One practical note: make these changes before you have damage. Coverage you add after a chip or crack appears won't retroactively cover the existing damage. The election protects future losses, so the best time to handle it is at a calm renewal, not in the parking lot staring at a cracked roof panel.

Where Bang AutoGlass Fits Into the Insurance Picture

When the time comes to actually use your coverage, the insurance side doesn't have to be a headache. As a mobile auto glass company serving Arizona and Florida, we make working with comprehensive coverage easy and low-stress for MKS owners.

We assist with your insurance claim and work directly with your insurer, taking care of the glass-side paperwork so the process is smooth from start to finish. If you've elected zero-deductible glass coverage in Arizona, we help you put it to use. We coordinate with your insurer on the details around your sunroof glass replacement so you can focus on your day instead of navigating phone trees. Our goal is to make using the coverage you're entitled to as simple as possible.

What the Replacement Itself Looks Like on a Lincoln MKS

Knowing the insurance side is half the picture. Here's what to expect from the actual sunroof glass replacement so the whole process feels predictable.

Because we're a mobile service, we come to you — your home, your office parking lot, or wherever your MKS is parked across Arizona and Florida. You don't drive a car with a compromised roof panel across town to a shop. We bring the work to your driveway.

The Lincoln MKS uses a large roof glass panel as part of its premium design, and replacing it correctly is about more than just swapping a pane. The panel has to seat precisely in its frame, the seals have to be set right to keep Arizona dust and monsoon water out, and the correct adhesive system has to be used so the glass bonds securely.
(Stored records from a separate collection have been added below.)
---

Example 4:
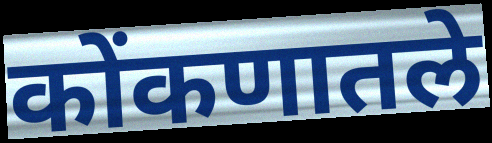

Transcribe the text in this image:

कोंकणातले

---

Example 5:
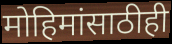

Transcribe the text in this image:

मोहिमांसाठीही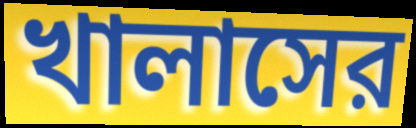
খালাসেরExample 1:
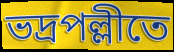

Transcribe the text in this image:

ভদ্রপল্লীতে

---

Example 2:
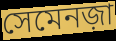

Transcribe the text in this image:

সেমেনজ়া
A panel this size is unforgiving of sloppy sealing — gaps lead to wind noise, leaks, and rattles down the road.

On timing, a typical replacement takes roughly 30 to 45 minutes of hands-on work, plus about an hour of adhesive cure time so the bond reaches a safe, stable state before the vehicle is driven. We don't promise an exact clock time, because the right cure window matters more than rushing. When you book, we offer next-day appointments when availability allows, so you're usually not waiting long to get back to normal.

OEM-Quality Glass and a Warranty That Stands Behind the Work

We use OEM-quality glass and materials so the replacement panel matches the fit, clarity, and performance the MKS was designed around. That matters for a roof panel that's both a structural and aesthetic part of the car. Our workmanship is backed by a lifetime workmanship warranty, so the quality of the installation is something you can count on for as long as you own the vehicle.

Putting It All Together Before Your Next Claim

Let's circle back to those two neighbors. The difference between them wasn't fate — it was a checkbox. One understood that Arizona gives drivers the right to elect zero-deductible glass coverage and acted on it. The other didn't know the option existed.

You now know more than most Arizona drivers about how this works. A.R.S. 20-264 requires insurers to offer zero-deductible glass coverage, but the election is yours to make and isn't automatic the way Florida's windshield benefit is. Your declarations page tells you whether you already have it. And a short conversation with your insurer at renewal can add it going forward.

If you take one action after reading this, let it be this: pull up your current declarations page and look for the glass line. Five minutes today could be the reason your future sunroof glass replacement feels effortless instead of expensive. And when that day comes, Bang AutoGlass is ready to come to you, handle the glass-side paperwork with your insurer, and get your MKS back to looking and sealing exactly the way it should.